• **WHAT TO WORK ON**:
Transcribe everything in the list of excuses from "10> Spent every" down to "Viagra/Parker Posey therapy.".

• **PROVIDED PASSAGE**:
↓↓↓
Top 17 Excuses for Not Releasing an Album for 20 Years
Posted on Jan-31-2008· by make fun
This is from the Top Five List at http://www.topfive.com.
Steely Dan, has just released their first album of new music since 1980.
17> Just emerged from the bomb shelter, figuring 20 years was enough time for the noxious fumes of disco to subside.
16> It started out as a simple Chinese finger cuff prank, then the next thing you know…
15> Hey — traffic in L.A. is a bitch!
14> Hunting down that infidel Salman Rushdie not as easy as it sounds.
13> “Hey Nineteen” turned out to be more like “Hey Fourteen-and-a-Half,” and there were some, er, legal issues to resolve.
12> Spent the last two decades reelin’ in the beers.
11> “All I can say is, never get in a pissing contest with Boston.”
10> Spent every night of the last 20 years at the Wintergarden, watching CATS.
9> Were waiting for an invitation to join the Traveling Wilburys.
8> Stuck trying to find a word that rhymes with “marsupial.”
7> Been in mourning ever since the Sons of the Pioneers started dropping like flies.
6> Twenty year ban on literate, well-crafted songs recently lifted by UN.
5> Busily supplying sperm for lesbian rock singers like modern-day Johnny Appleseeds.
4> Producer kept insisting on bringing Yoko to the recording sessions.
3> Will to live only recently re-awakened by potent Viagra/Parker Posey therapy.
2> Took a while to convince Mom to park on the street and free up the garage.
…and Topfive.com’s Number 1 Excuse for Not Releasing an Album for 20 Years…
1> Repeatedly seduced by that wanton temptress known as the snooze button.
↑↑↑
(Stored data entries)
↓↓↓
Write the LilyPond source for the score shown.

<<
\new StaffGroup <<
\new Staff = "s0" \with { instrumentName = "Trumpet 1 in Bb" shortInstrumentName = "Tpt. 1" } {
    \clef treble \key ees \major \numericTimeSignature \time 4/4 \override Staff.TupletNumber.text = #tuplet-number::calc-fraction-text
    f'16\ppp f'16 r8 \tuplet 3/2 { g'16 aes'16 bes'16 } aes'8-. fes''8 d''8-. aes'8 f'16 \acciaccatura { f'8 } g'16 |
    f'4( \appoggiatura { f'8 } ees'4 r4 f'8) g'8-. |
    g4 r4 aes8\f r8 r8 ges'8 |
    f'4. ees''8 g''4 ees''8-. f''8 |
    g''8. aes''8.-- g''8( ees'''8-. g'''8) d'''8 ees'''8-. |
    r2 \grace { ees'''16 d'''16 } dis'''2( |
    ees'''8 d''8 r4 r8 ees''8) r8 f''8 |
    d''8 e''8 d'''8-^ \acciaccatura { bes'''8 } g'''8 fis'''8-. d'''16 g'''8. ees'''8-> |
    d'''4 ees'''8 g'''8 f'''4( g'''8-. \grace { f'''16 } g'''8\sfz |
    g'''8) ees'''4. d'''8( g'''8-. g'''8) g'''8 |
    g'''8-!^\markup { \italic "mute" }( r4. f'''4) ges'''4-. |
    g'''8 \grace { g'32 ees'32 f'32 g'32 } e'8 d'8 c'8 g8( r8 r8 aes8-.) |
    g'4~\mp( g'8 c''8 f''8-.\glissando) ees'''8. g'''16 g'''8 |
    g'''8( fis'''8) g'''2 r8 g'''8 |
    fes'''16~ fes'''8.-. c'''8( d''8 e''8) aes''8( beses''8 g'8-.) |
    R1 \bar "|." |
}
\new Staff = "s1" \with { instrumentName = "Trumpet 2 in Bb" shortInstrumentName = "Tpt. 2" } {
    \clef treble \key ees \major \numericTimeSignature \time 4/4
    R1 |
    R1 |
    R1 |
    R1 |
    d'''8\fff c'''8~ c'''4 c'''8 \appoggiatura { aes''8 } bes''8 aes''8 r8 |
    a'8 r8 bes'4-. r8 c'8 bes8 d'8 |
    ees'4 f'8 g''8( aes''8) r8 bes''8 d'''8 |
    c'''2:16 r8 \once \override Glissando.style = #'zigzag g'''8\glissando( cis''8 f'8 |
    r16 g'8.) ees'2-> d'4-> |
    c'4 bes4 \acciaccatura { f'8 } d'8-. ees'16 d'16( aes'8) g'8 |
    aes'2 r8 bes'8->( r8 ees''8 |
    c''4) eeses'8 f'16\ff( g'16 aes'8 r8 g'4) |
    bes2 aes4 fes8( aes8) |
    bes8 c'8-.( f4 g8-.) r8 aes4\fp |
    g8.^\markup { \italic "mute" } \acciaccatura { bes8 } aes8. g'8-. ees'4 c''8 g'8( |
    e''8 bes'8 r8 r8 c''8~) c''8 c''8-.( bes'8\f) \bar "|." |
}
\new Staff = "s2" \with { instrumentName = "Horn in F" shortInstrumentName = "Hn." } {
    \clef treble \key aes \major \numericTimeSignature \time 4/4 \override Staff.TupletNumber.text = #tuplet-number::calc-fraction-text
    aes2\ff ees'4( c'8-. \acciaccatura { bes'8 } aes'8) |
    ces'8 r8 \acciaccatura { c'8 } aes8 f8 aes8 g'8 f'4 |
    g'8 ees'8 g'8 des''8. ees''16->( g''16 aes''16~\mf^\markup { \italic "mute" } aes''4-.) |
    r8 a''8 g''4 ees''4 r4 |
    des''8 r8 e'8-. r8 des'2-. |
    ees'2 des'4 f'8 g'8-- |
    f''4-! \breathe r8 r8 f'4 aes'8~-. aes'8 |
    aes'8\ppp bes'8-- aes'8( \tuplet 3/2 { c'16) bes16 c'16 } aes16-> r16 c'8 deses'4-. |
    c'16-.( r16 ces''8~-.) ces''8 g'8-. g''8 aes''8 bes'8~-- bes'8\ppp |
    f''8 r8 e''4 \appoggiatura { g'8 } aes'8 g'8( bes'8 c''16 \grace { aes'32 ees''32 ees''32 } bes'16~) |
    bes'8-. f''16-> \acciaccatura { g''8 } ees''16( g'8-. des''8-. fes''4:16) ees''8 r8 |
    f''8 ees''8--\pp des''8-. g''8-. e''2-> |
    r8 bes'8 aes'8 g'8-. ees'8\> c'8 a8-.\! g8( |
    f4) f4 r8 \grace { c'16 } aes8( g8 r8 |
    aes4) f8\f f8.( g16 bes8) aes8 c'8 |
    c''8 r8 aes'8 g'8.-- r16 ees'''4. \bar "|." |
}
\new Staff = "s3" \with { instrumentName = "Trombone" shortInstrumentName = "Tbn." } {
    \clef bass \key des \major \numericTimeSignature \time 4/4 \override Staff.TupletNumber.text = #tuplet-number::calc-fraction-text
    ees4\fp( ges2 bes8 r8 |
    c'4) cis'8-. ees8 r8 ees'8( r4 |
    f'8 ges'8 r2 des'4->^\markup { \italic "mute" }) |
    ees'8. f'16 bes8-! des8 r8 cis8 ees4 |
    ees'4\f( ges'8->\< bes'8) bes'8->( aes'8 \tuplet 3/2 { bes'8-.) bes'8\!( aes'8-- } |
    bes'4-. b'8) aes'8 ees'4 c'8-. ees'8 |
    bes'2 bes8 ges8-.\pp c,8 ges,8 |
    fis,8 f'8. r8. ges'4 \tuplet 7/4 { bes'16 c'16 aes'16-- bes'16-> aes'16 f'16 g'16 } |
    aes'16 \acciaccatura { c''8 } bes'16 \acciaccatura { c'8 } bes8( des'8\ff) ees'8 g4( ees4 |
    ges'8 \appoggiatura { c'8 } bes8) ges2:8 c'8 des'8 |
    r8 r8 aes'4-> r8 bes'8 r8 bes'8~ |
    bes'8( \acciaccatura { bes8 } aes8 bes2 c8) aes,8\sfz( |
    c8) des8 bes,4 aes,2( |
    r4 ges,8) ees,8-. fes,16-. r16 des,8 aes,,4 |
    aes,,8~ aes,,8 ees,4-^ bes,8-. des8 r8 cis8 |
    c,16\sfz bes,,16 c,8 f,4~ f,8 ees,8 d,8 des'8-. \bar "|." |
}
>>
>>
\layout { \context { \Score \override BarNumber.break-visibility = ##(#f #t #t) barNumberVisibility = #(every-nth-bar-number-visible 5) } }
↑↑↑
• **REPLY**:
10> Spent every night of the last 20 years at the Wintergarden, watching CATS.
9> Were waiting for an invitation to join the Traveling Wilburys.
8> Stuck trying to find a word that rhymes with “marsupial.”
7> Been in mourning ever since the Sons of the Pioneers started dropping like flies.
6> Twenty year ban on literate, well-crafted songs recently lifted by UN.
5> Busily supplying sperm for lesbian rock singers like modern-day Johnny Appleseeds.
4> Producer kept insisting on bringing Yoko to the recording sessions.
3> Will to live only recently re-awakened by potent Viagra/Parker Posey therapy.